Case Madrigal : Le jardin de Bérénice
14 mars 2013 - Escales commentaires   //   1263 Views   //   N°: 38

Accrochée à la colline d’Antarandolo, au coeur de Fianarantsoa, la Case Madrigal offre plus que le confort d’une chambre d’hôte. On y savoure tout le charme d’une pension de famille, où vivent sous le même toit locataires et touristes de passage.

La Case Madrigal. Un nom qui associe l’exotisme des tropiques et l’élégance des poèmes de la Renaissance italienne. Un nom aux multiples sens, qui, plus qu’une référence culturelle, est le reflet d’une vie et d’une personnalité, celle de Bérénice, l’âme et maîtresse de cette maison d’hôtes un peu particulière. Le nom Madrigal est d’abord une référence à un roman qui retrace les destins croisés des habitants d’une pension de famille tenue par une maîtresse de maison, Madame Madrigal, un peu originale, hippie généreuse et émancipée, qui révèle une certaine fragilité.
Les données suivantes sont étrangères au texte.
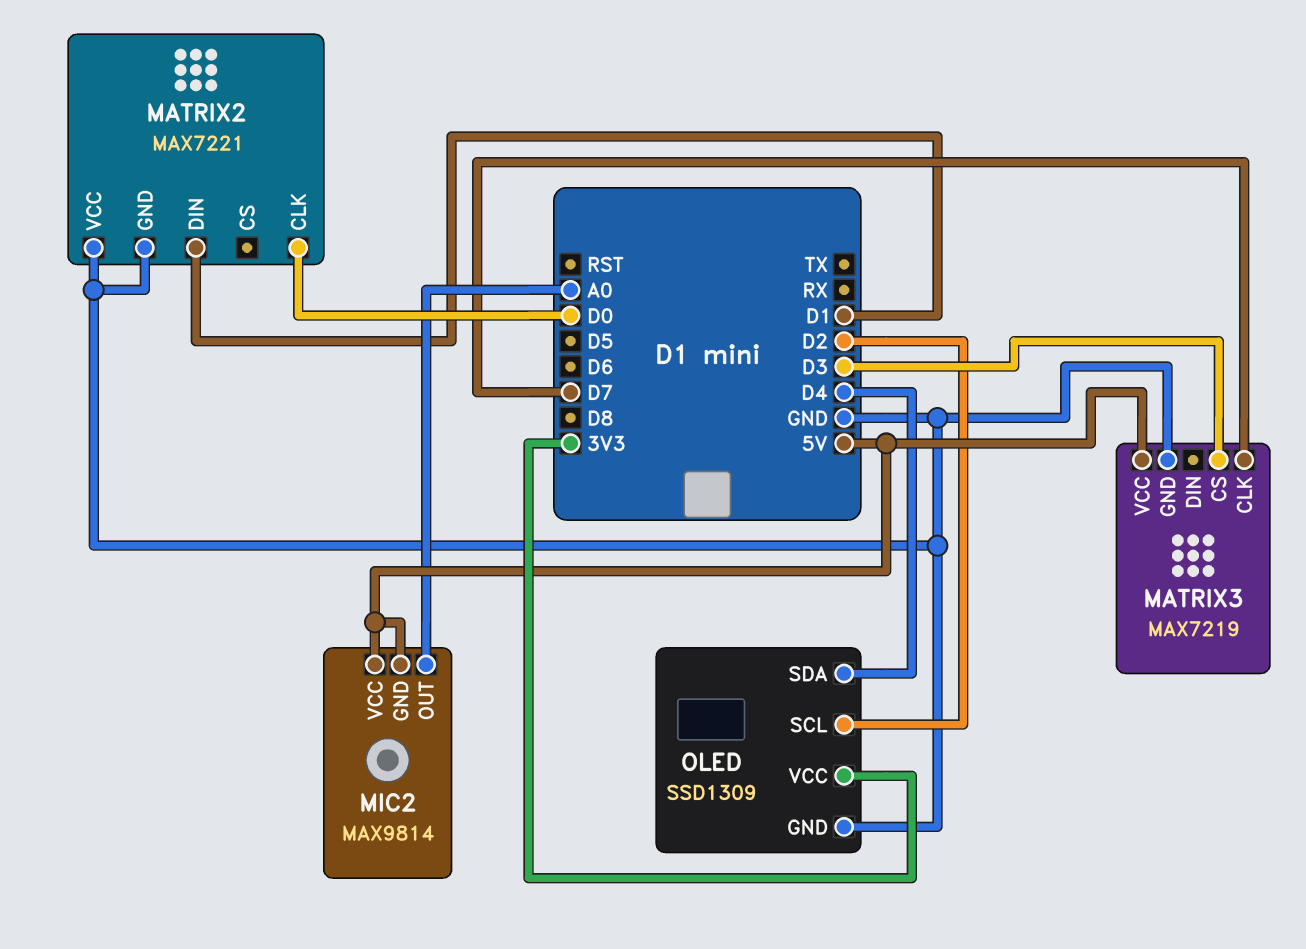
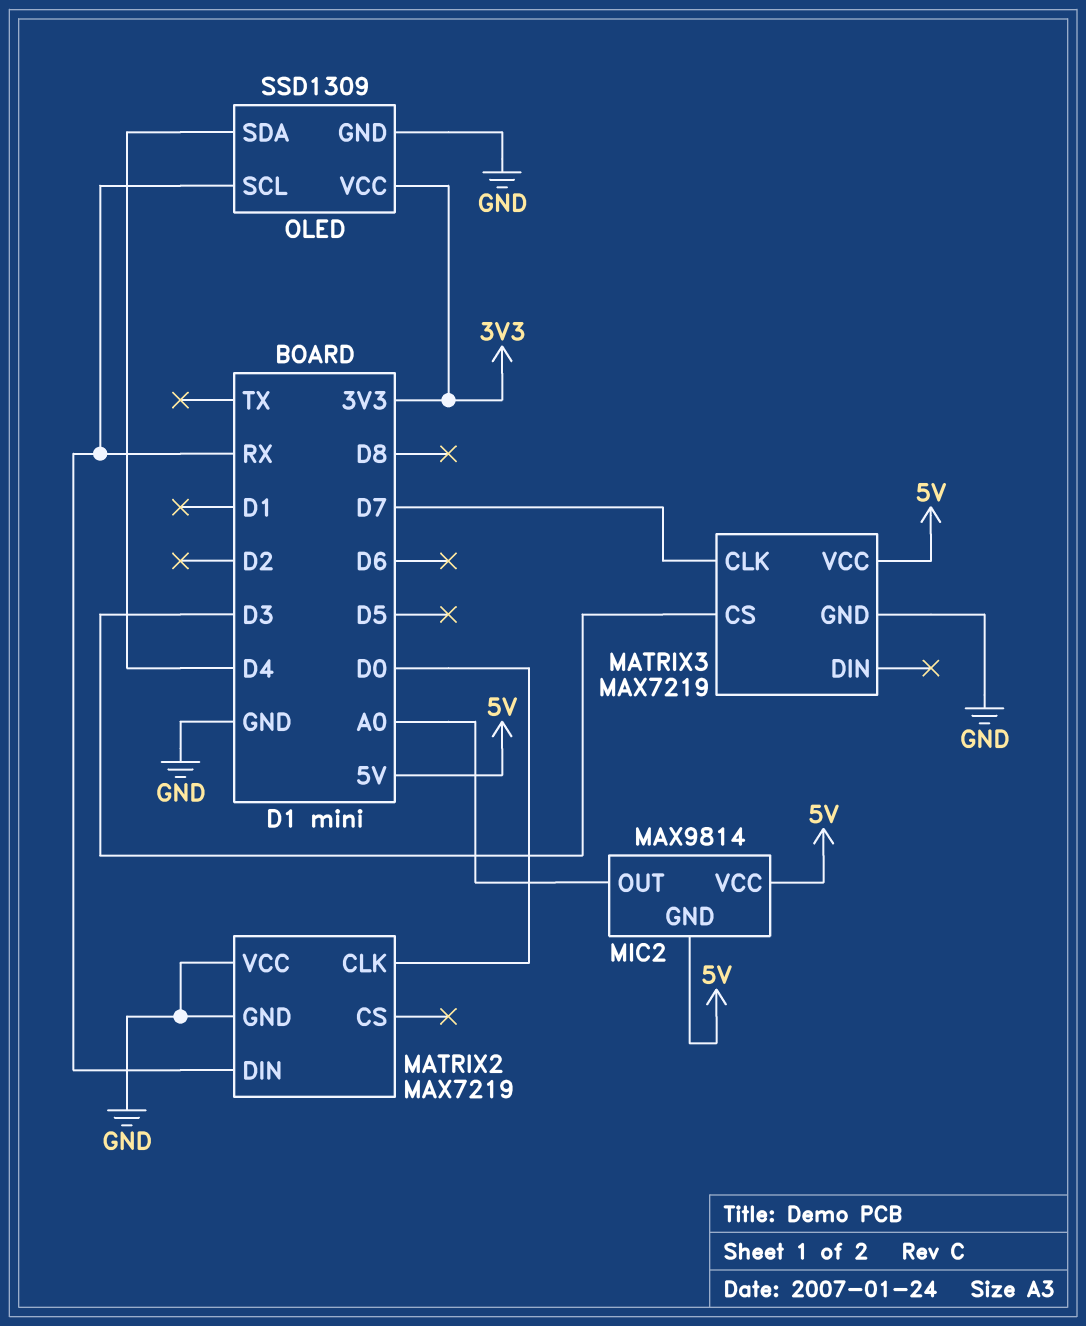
MATRIX2: MAX7221 -> MAX7219
MATRIX2 pin DIN: D1 -> RX
OLED pin SCL: D2 -> RX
« Je me retrouve un peu dans cette femme accueillante et indépendante », explique Bérénice. « En plus, c’est aussi le nom d’une variété de riz, qui poussait au bord du lac Alaotra, près duquel j’ai vécu quand je suis arrivée à Madagascar. 

C’est le riz de mes premières années à Madagascar ».
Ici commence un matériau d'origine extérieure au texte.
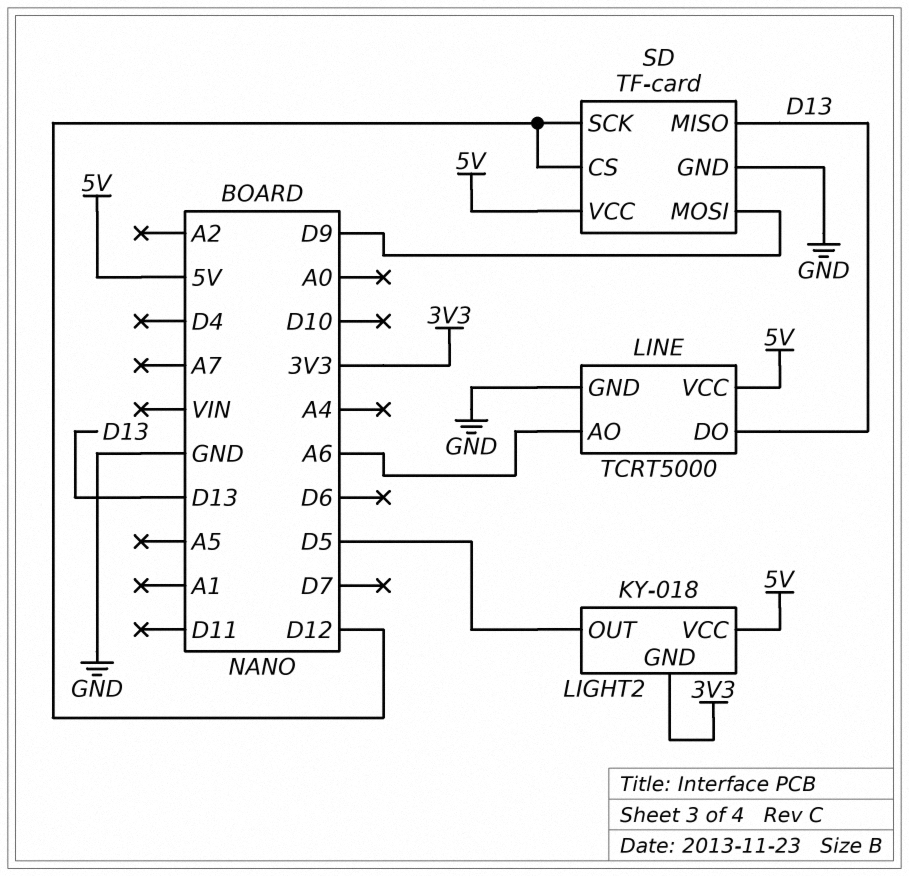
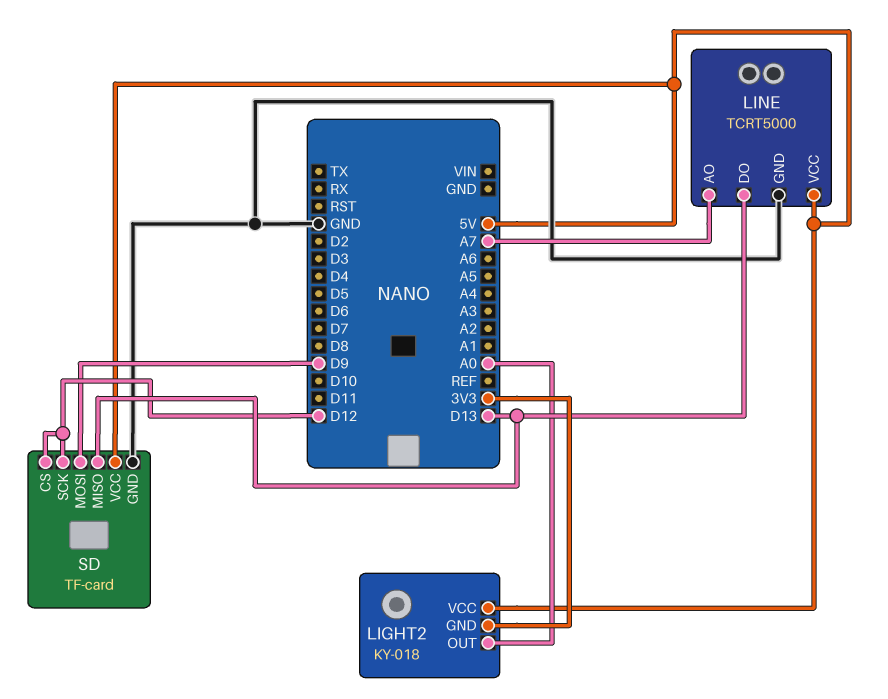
LIGHT2 pin OUT: D5 -> A0
LINE pin AO: A6 -> A7

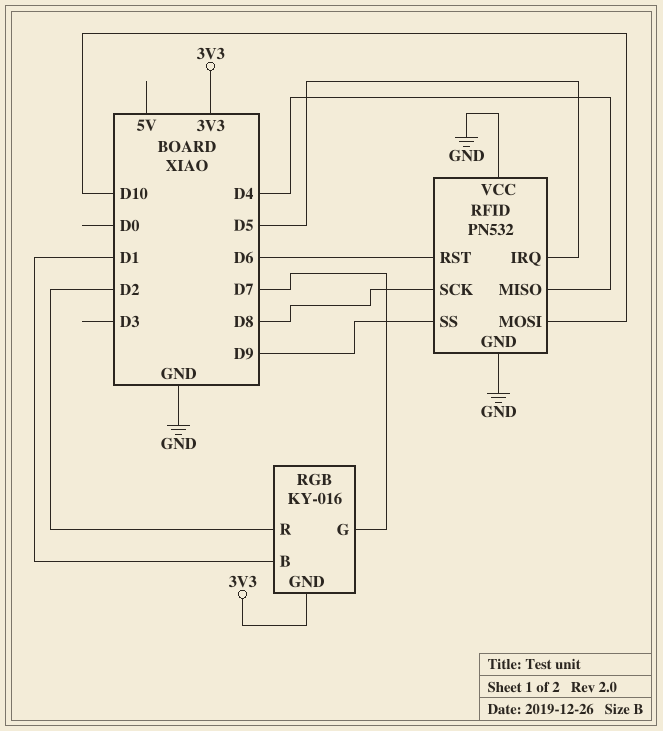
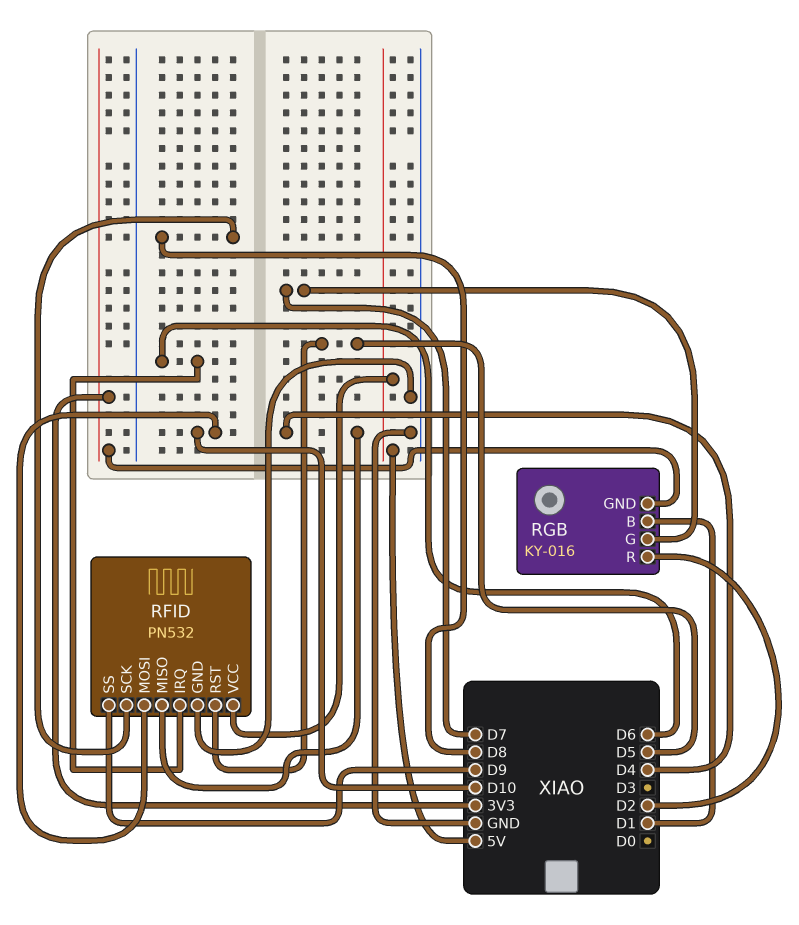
RFID pin IRQ: D5 -> D6
RFID pin RST: D6 -> D5
RFID pin VCC: GND -> 5V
Quant au mot « case », il est un souvenir d’une enfance grandie sous le soleil de Guadeloupe Un nom littéraire et exotique pour un décor chaleureux et une ambiance détendue.
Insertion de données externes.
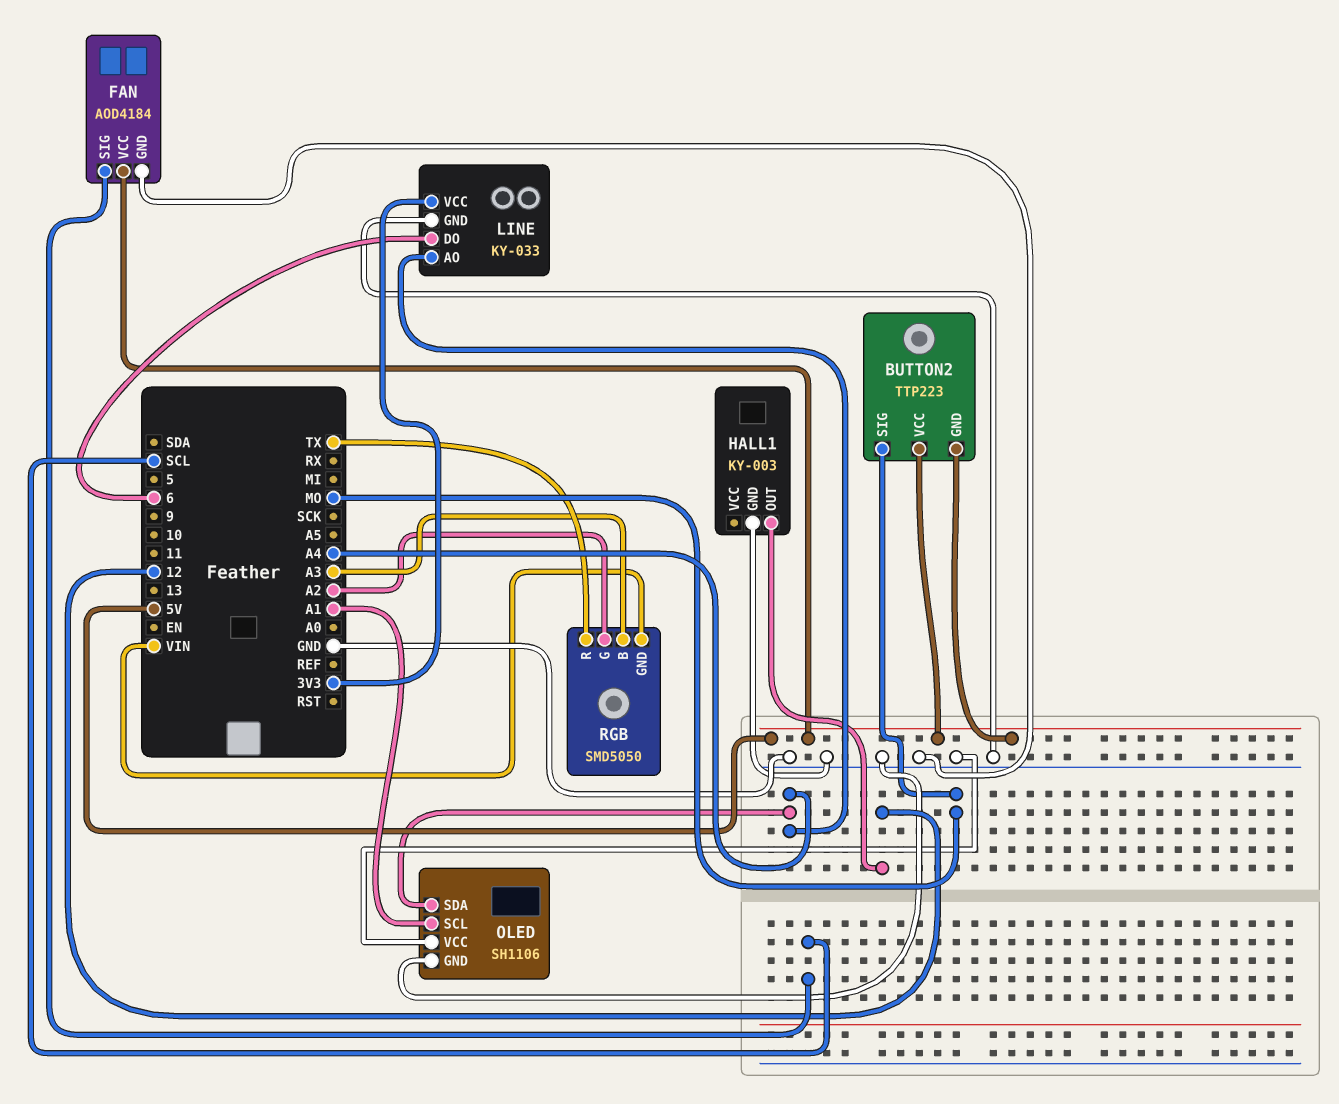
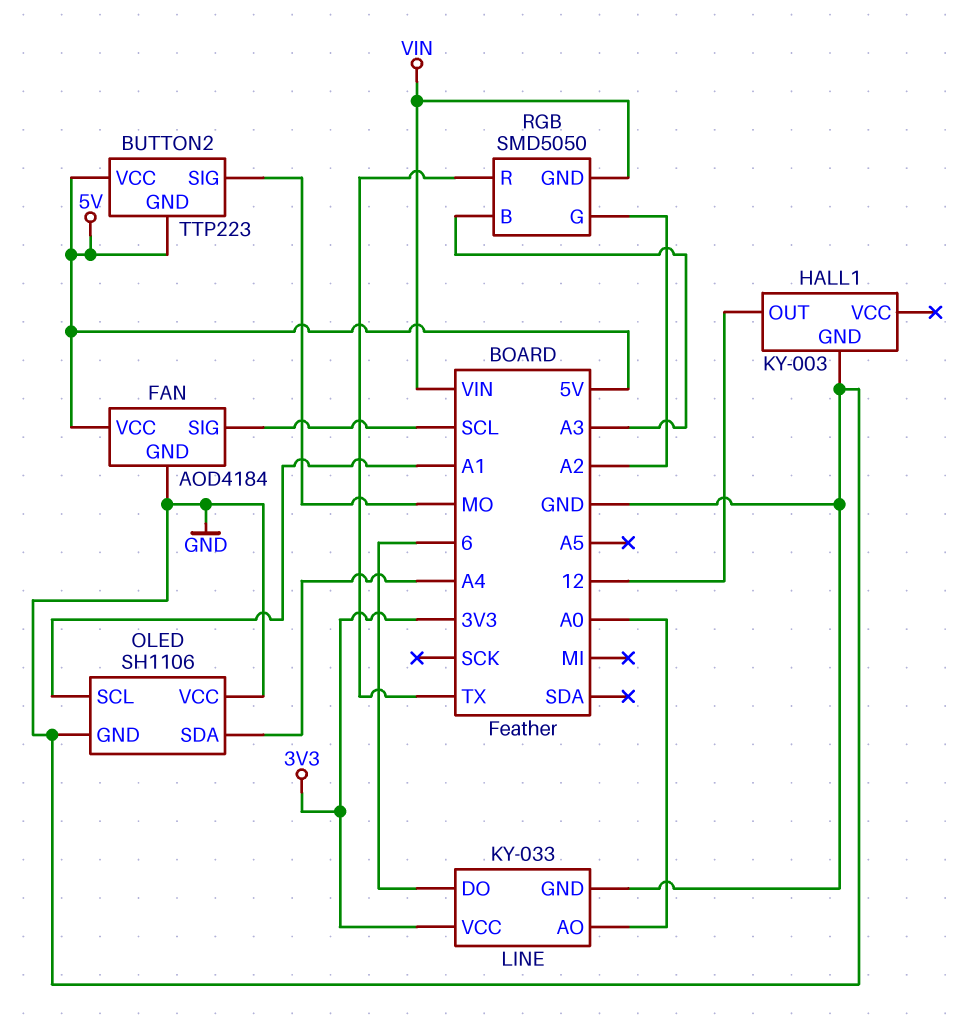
LINE pin AO: A4 -> A0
La pièce principale est partagée entre un salon aux couleurs chaudes, une salle à manger où trône une grande table familiale, et une vaste cuisine remplie d’odeurs et de couleurs, organisée autour d’une vieille table d’imprimeur.

Les murs sont tapissés de piles de livres et de photos. Ventilateur hors d’âge, miroir de grand-mère, les meubles sont chinés et retapés. Un tableau noir recueille pense-bêtes, proverbes, madrigaux tendres ou amusés, écrits par certains habitués inspirés.

Outre ses pensionnaires réguliers qui passent parfois une semaine, parfois quelques mois, Bérénice accueille les touristes de passage. Ils sont tous loin de chez eux et retrouvent ici l’ambiance d’une maison familiale, avec son accueil, ses horaires, ses règles, ses repas animés. Le dîner offre l’aspect d’un repas de famille.

On descend en pantoufle, chacun se permet des observations sur l’air des convives, sur la journée écoulée, s’exprimant avec la confiance de l’intimité. Bérénice s’active, cuisine, conseille. Elle parle peu d’elle mais plus de ses expériences et de ses coups de coeur.

Réconforté et repus, chaque convive repart chez lui, dans les chambres installées à l’étage, toutes décorées différemment. Une petite communauté où chacun apporte sa note à l’harmonie commune.